Importance of tunneling in H-abstraction reactions by OH radicals

Abstract

We present a combined experimental and theoretical study focussing on the quantum tunneling of atoms in the reaction between CH4 and OH. The importance of this reaction pathway is derived by investigating isotope substituted analogs. Quantitative reaction rates needed for astrochemical models at low temperature are currently unavailable both in the solid state and in the gas phase. Here, we study tunneling effects upon hydrogen abstraction in CH4 + OH by focusing on two reactions: CH4 + OD -> CH3 + HDO and CD4 + OH -> CD3 + HDO. The experimental study shows that the solid-state reaction rate R(CH4 + OD) is higher than R(CD4 + OH) at 15 K. Experimental results are accompanied by calculations of the corresponding unimolecular and bimolecular reaction rate constants using instanton theory taking into account surface effects. From the work presented here, the unimolecular reactions are particularly interesting as these provide insight into reactions following a Langmuir-Hinshelwood process.

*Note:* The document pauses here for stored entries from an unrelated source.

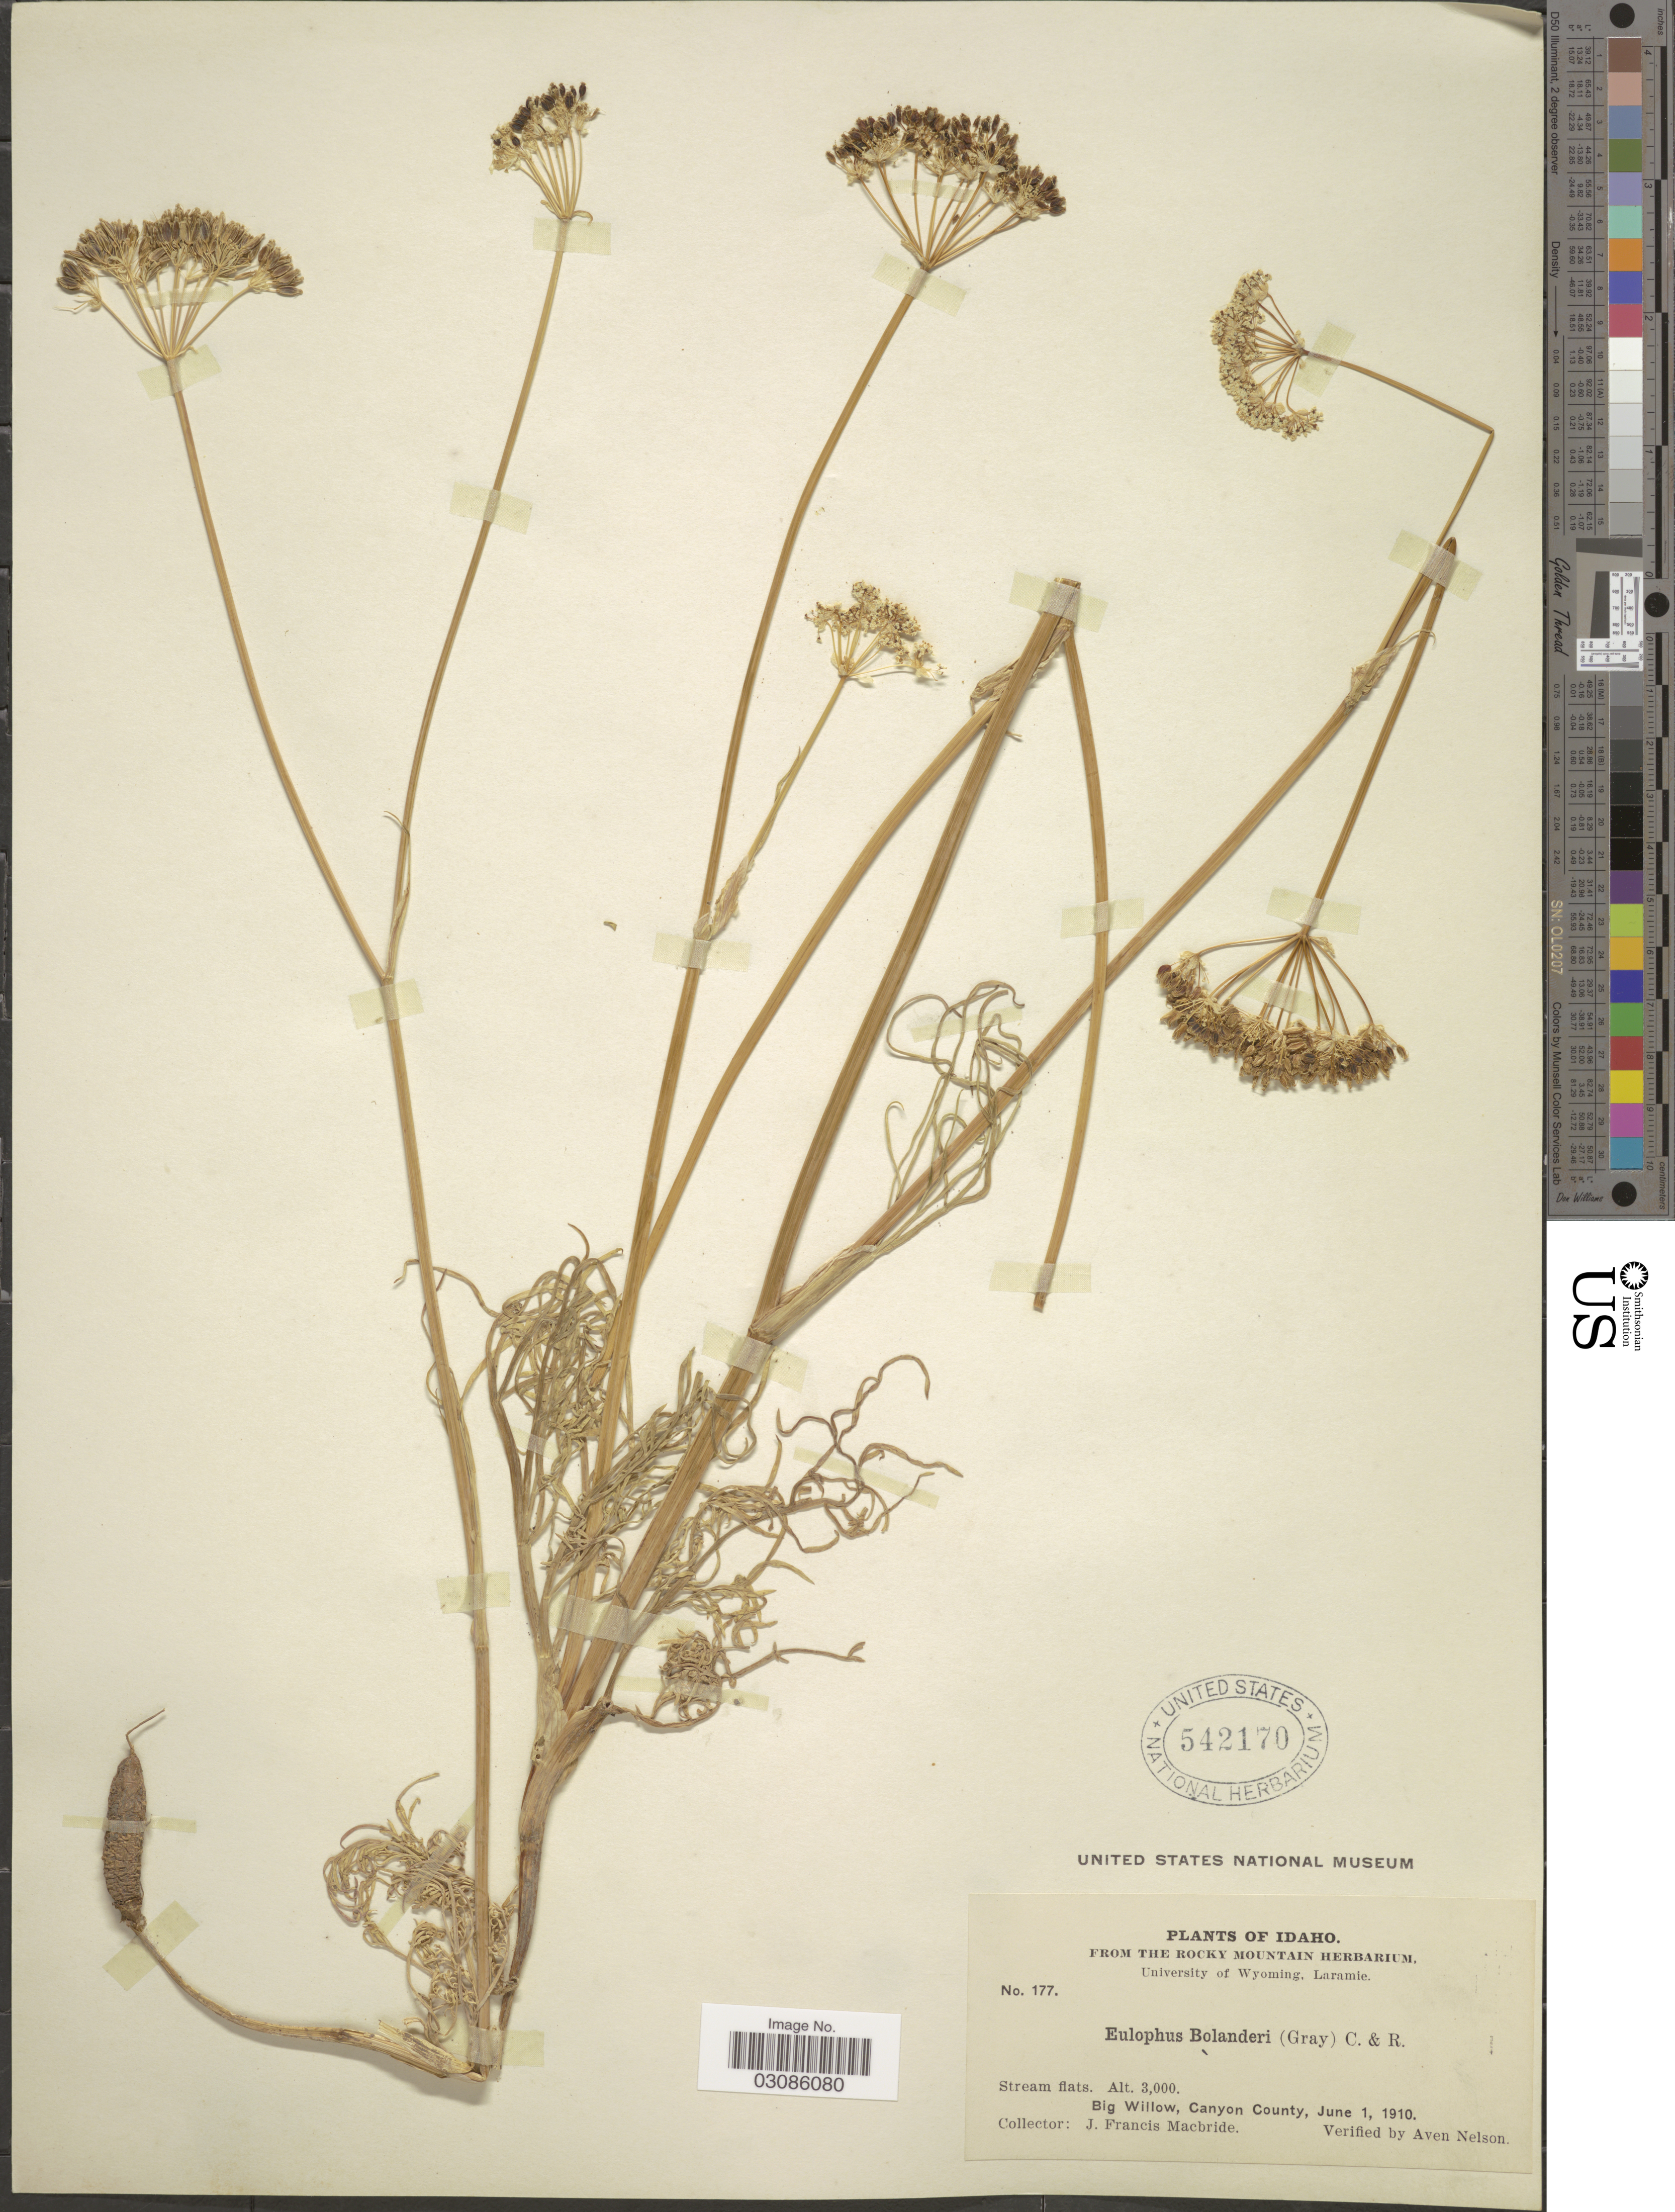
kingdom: Plantae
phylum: Tracheophyta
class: Magnoliopsida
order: Apiales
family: Apiaceae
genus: Perideridia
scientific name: Perideridia bolanderi subsp. bolanderi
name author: (A. Gray) A. Nelson & J.F. Macbr.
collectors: J. F. Macbride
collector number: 177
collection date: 1910-06-01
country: United States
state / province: Idaho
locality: Stream flats. Big Willow, Canyon County.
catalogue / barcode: US 542170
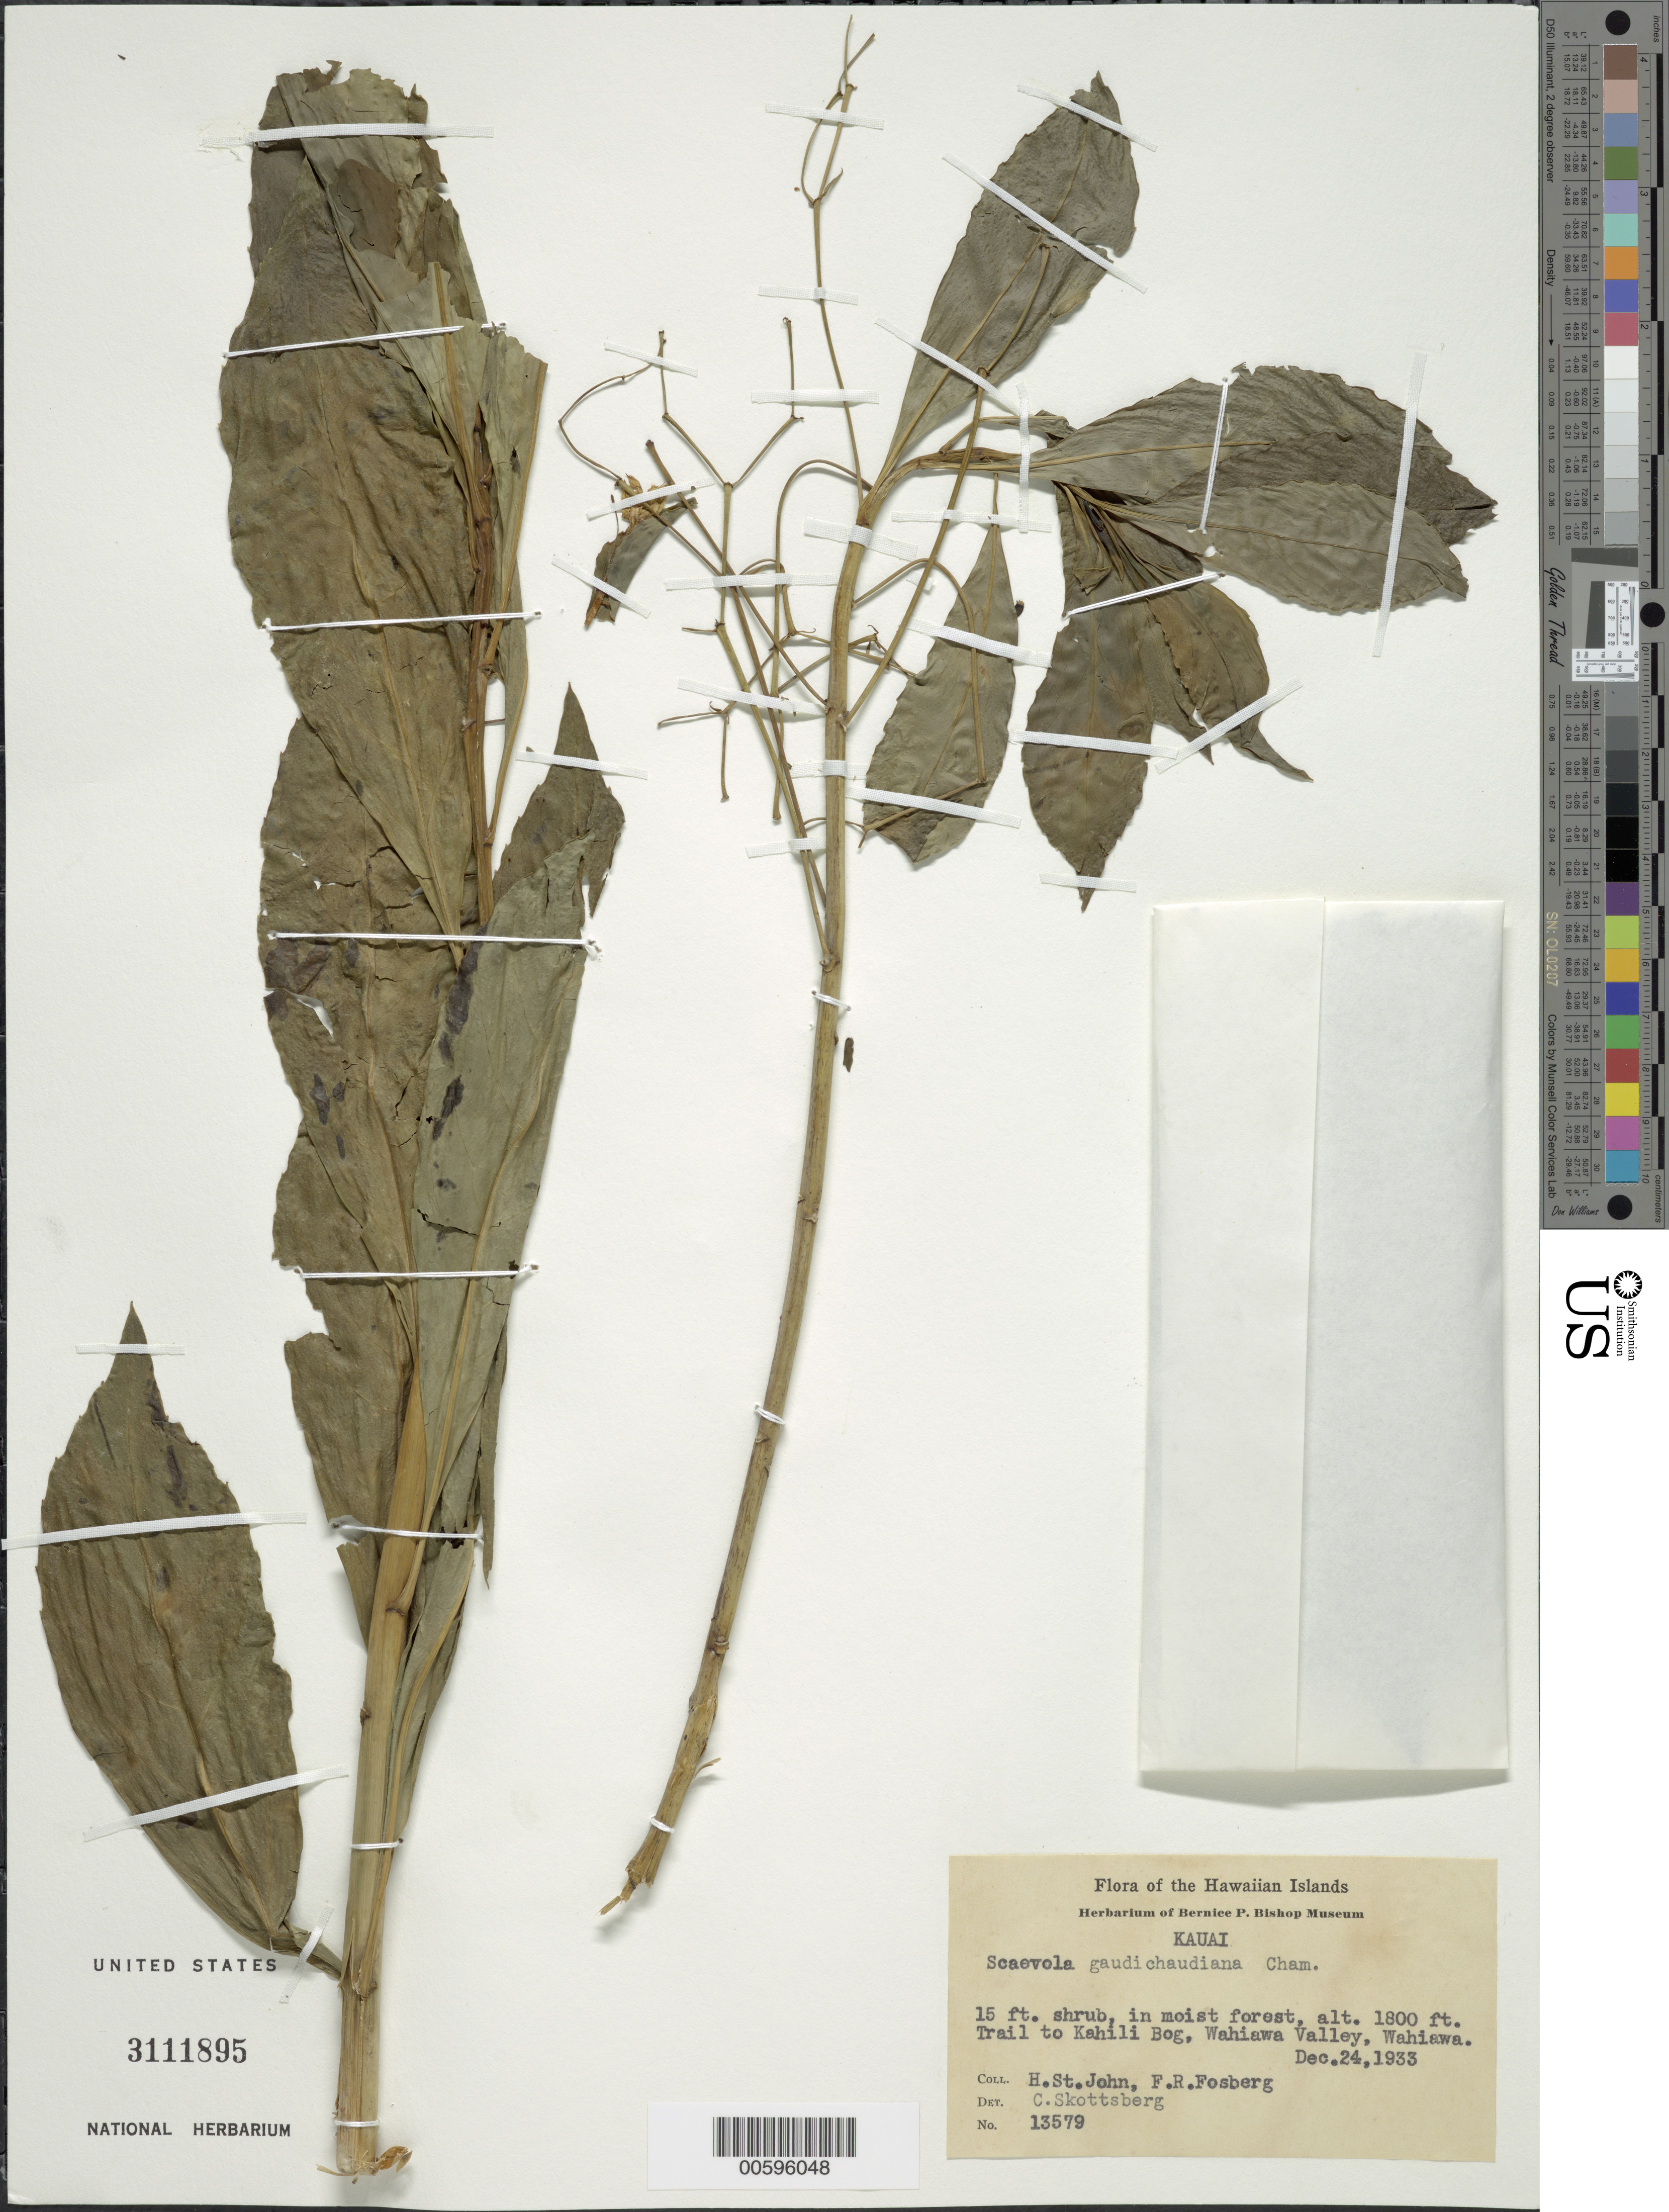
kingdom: Plantae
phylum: Tracheophyta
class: Magnoliopsida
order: Asterales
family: Goodeniaceae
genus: Scaevola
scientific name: Scaevola gaudichaudiana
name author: Cham.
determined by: Skottsberg, C. J. F.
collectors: H. St. John & F. R. Fosberg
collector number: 13579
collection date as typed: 24 Dec 1933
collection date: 1933-12-24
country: United States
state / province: Hawaii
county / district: Kauai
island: Kaua'i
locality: Trail to Kahili Bog, Wahiawa Valley, Wahiawa.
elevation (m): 549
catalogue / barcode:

The resulting ratio of the rate constants shows that the H abstraction (k(CH4 + OD)) is approximately ten times faster than D-abstraction (k(CD4 + OH)) at 65 K. We conclude that tunneling is involved at low temperatures in the abstraction reactions studied here. The unimolecular rate constants can be used by the modeling community as a first approach to describe OH-mediated abstraction reactions in the solid phase. For this reason we provide fits of our calculated rate constants that allow the inclusion of these reactions in models in a straightforward fashion.